* Items in een dataset:
◆ ◆ ◆ ◆

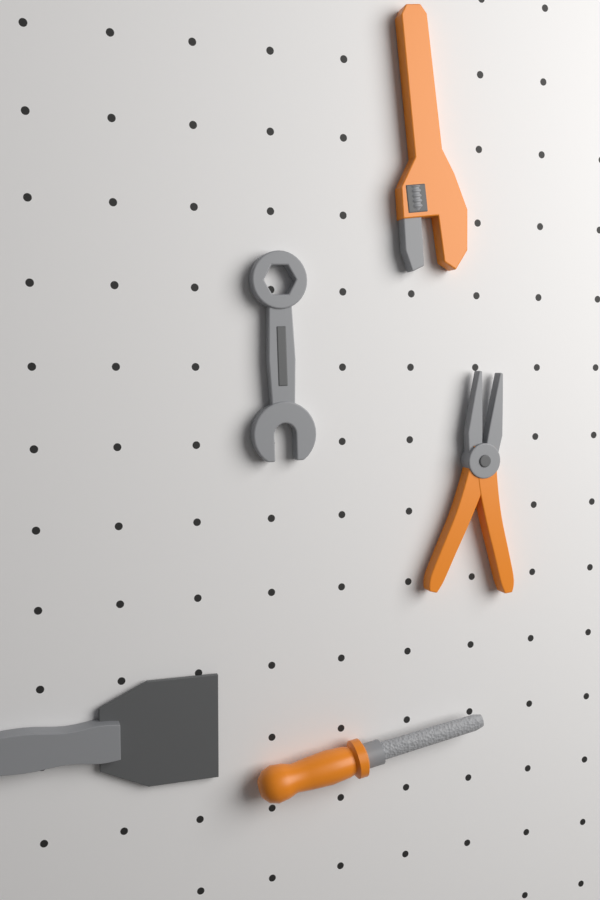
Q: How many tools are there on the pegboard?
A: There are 5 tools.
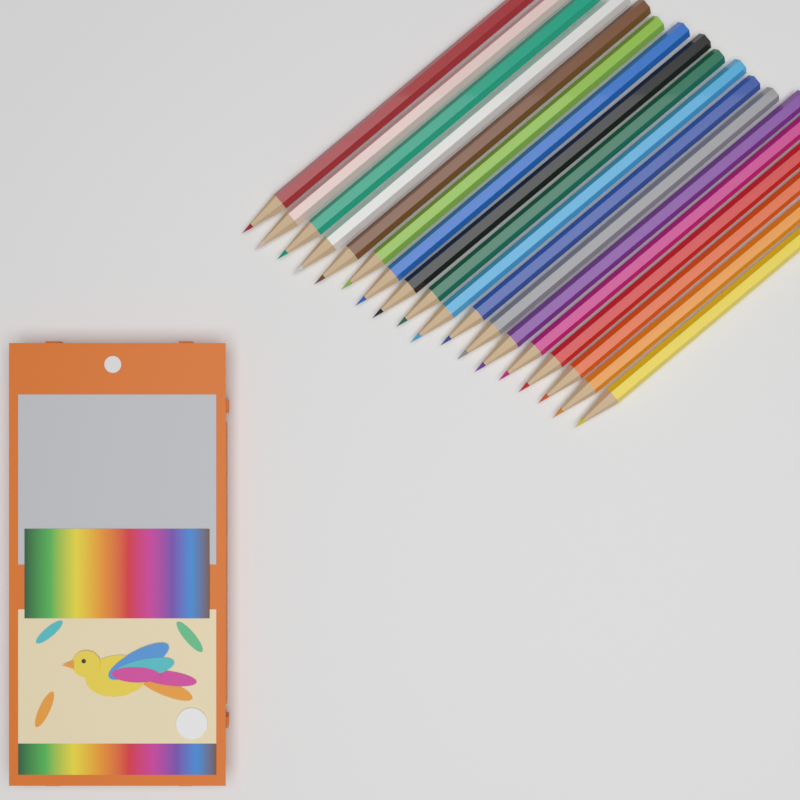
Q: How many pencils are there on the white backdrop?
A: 18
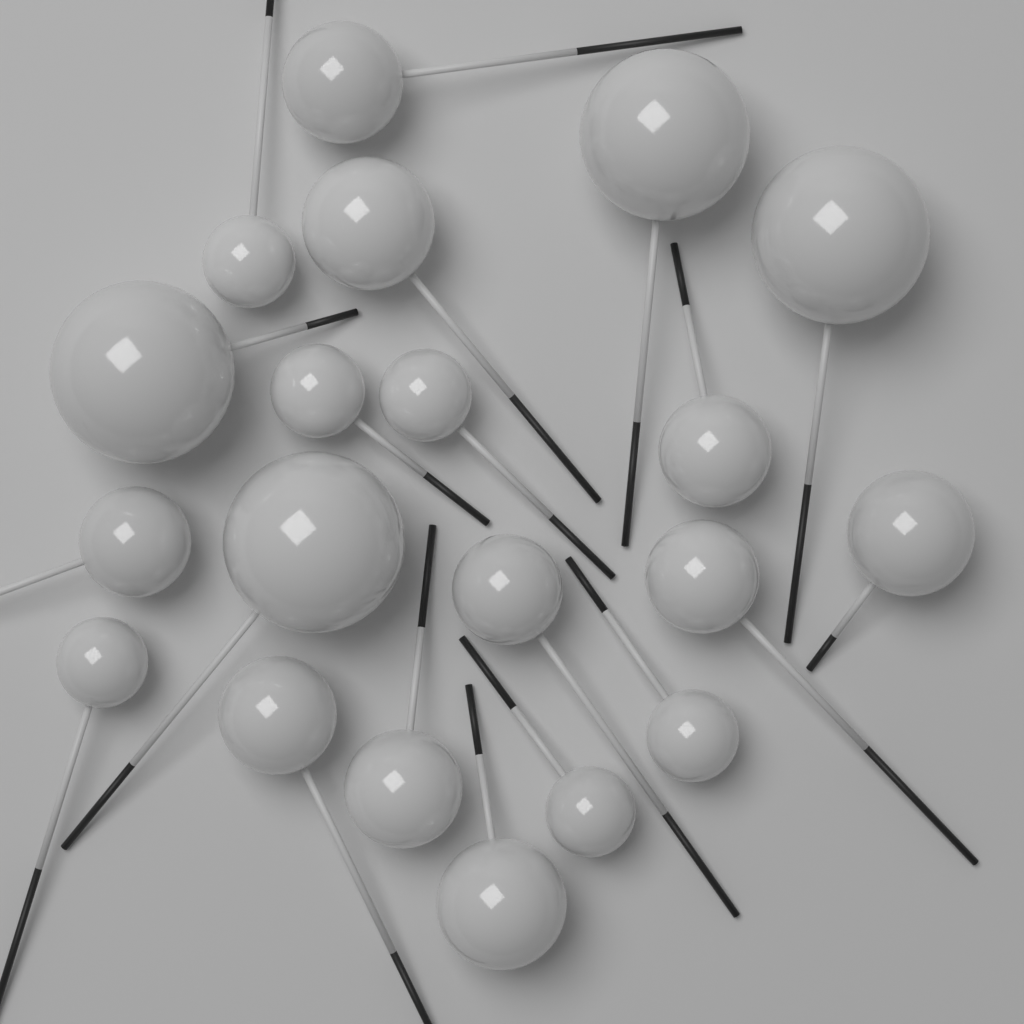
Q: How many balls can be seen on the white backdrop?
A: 20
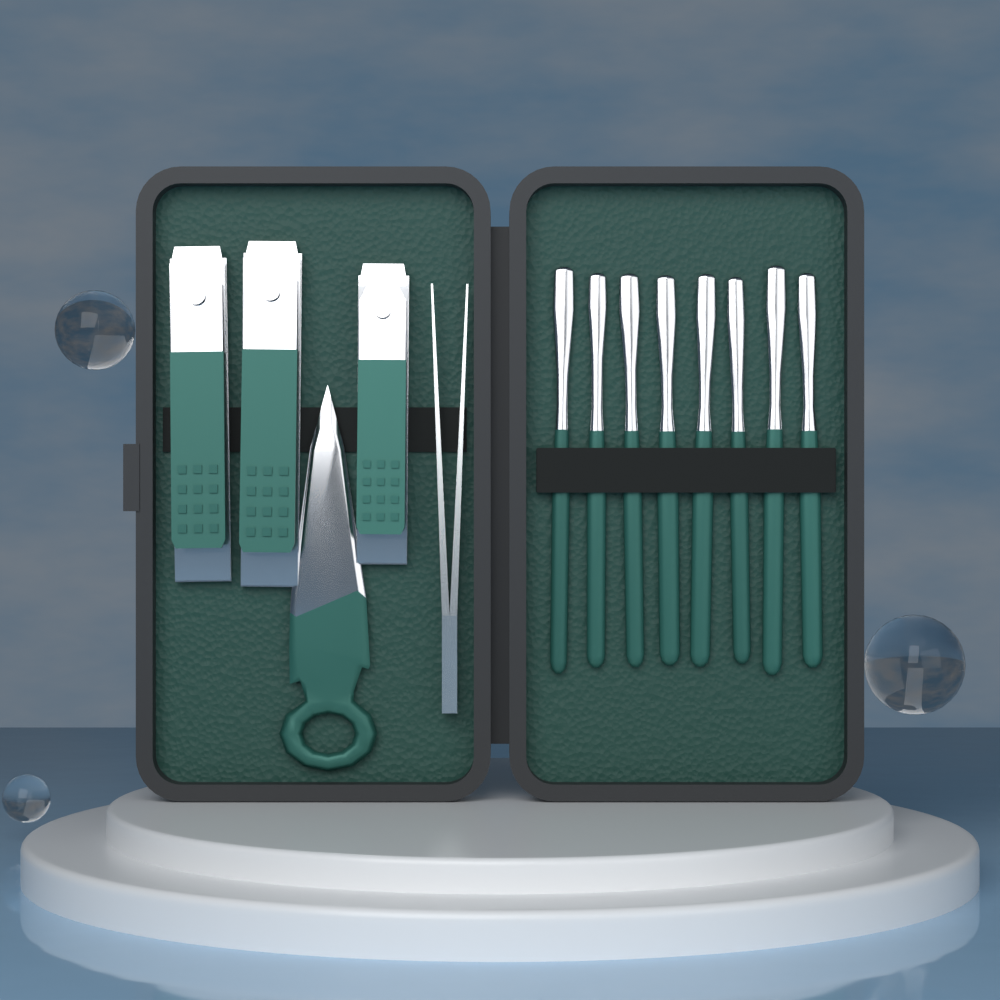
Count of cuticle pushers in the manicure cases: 8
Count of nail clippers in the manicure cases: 3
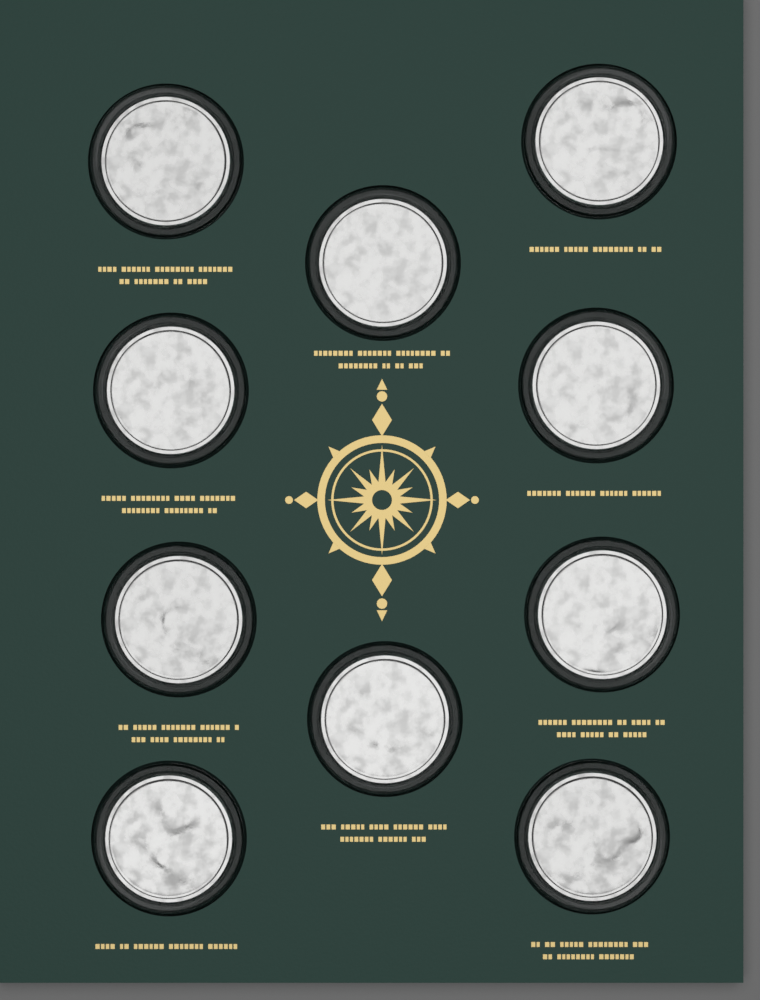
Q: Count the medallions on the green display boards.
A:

◆ ◆ ◆ ◆

* Wat je moet doen: Vervang in alle items hierboven "white backdrop" overal door "black backdrop" en laat de rest ongewijzigd. Geef de items opnieuw, maar zonder de afbeeldingen.

* Het antwoord:
Q: How many tools are there on the pegboard?
A: There are 5 tools.
Q: How many pencils are there on the black backdrop?
A: 18
Q: How many balls can be seen on the black backdrop?
A: 20
Count of cuticle pushers in the manicure cases: 8
Count of nail clippers in the manicure cases: 3
Q: Count the medallions on the green display boards.
A:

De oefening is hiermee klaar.